Les langues qui sont dans une situation critique : ce sont des langues qui probablement vont s’éteindre dans vingt-cinq ans.

- Le tidikelt est la langue amazighe des habitants de la région du centre sud de l’Algérie où se situe la ville d’In-Salah et plusieurs autres oasis aux alentours. La population est estimée à moins de 60 000 personnes.

- Le tamazight d’Arzew est parlé au sud de la ville d’Oran et dans la baie d’Arzew. Cette population de l’ouest nord algérien est estimée à 2000 personnes.
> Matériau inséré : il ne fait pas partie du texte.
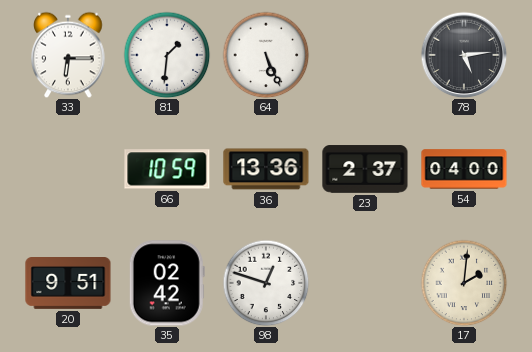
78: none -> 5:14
- Le zenatiya est la langue parlé par les habitants de la région des Ouarsenis incluant la ville de Tissemsilt située au centre nord de l’Algérie à l’ouest de la capitale Alger. La population est estimée à 50 000 personnes.
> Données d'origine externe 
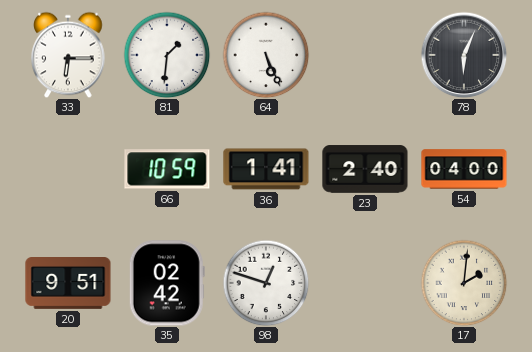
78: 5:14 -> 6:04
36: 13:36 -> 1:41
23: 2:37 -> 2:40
Les langues qui sont sérieusement en danger : ce sont des langues qui s’éteindront approximativement dans cinquante ans.

- Le taznatit ou le tamazight de Gourara (ou Touat) est la langue des habitants de la région du centre sud de l’Algérie incluant les villes de Timimoune, Adrar et Tamentit. La population est estimée à 400 000 personnes.

- Le korandje, un langage hybride du tamazight, est parlé par les habitants de l’oasis Tabelbela de la ville de Béchar dans le sud-ouest de l’Algérie. La population est estimée à 3000 personnes.
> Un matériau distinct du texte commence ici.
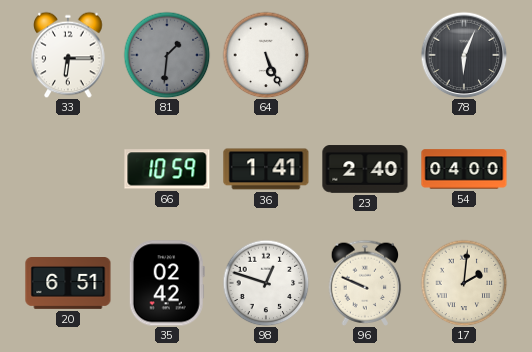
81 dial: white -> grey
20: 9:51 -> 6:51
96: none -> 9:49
- Le tagargrent ou tamazight d’Ouargla est la langue des habitants du sud de l’Algérie des villes d’Ouargla et de Ngouça. La population ne dépasse pas les 15 000 personnes.

- Le touggourt est la langue des habitants de la région du sud-est de l’Algérie des villes de Touggourt, Temacine, Meggarine, Ghora, Tamellaht, Blidet-Amor, Tébebest et Tamast. La population est entre 8000 et 10 000 personnes.

- Le tasnusit est parlé par les habitants de la région de Beni Snous de la ville de Tlemcen dans le nord ouest de l’Algérie. On ne possède pas de statistiques fiables sur cette population qui ne peut dépasser les 1000 personnes.


Les langues qui sont dans une situation vulnérable : ce sont des langues qui peuvent s’éteindre dans un siècle.

- Le tamahaq ou tahaggart est la langue des habitants de la région du profond sud-est de l’Algérie (Ahaggar et Ajjer) où se trouvent les villes de Tamanrasset et Djanet. La population est estimée entre 110 000 et 140 000 personnes.

- Le tamzabit est parlé par les habitants de la région du M’Zab du centre sud de l’Algérie, c’est là où se situent les villes de Ghardaïa, Beni-Isguen, El-Ateuf, Mélika, Bou Noura, Berrian et Guerrara. La population est estimée à 150 000 personnes.

- Le tayurayt ou tamazight n Iyurayen est parlé par les habitants de la région de Gouraya et de ses alentours (à l’ouest de Cherchell) de la ville de Tipasa au nord de l’Algérie juste à l’ouest de la capitale Alger. La population est estimée à 15 000 personnes.

- Le tacenwit est parlé par les habitants de la région de Cherchell où se trouve la ville de Tipasa à l’ouest de la capitale Alger sur la côte nord de l’Algérie. C’est la où se trouve le Mont Chenoua, Nador, Bou Ismaïl, Hamadia, Damous, Larhat, Marceau, Sidi Amar, Sidi Mousa, Ain Tagouirt et Ténès. La population est estimée à moins de 80 000 personnes et il y a peut-être que la moitié de celle-ci qui parle encore la langue.

Figure 4 : situation des langues amazighes.



Conclusion

En Algérie, s’il n’y a pas une prise en charge réelle de l’État des langues amazighes, ce qui n’est pas le cas actuellement, dans 50 ans il ne restera que six langues sur les quatorze et dans un siècle, il ne restera que deux. On imagine facilement dans quelle situation seront-elles.


Sabih Yaïci


[1] http:/ /www.un esco.org/languages-atlas/Atlas Site Internet de l’UNESCO sur les langues en danger dans le monde.

NB. Les nombres fournis dans cet article sont approximatifs.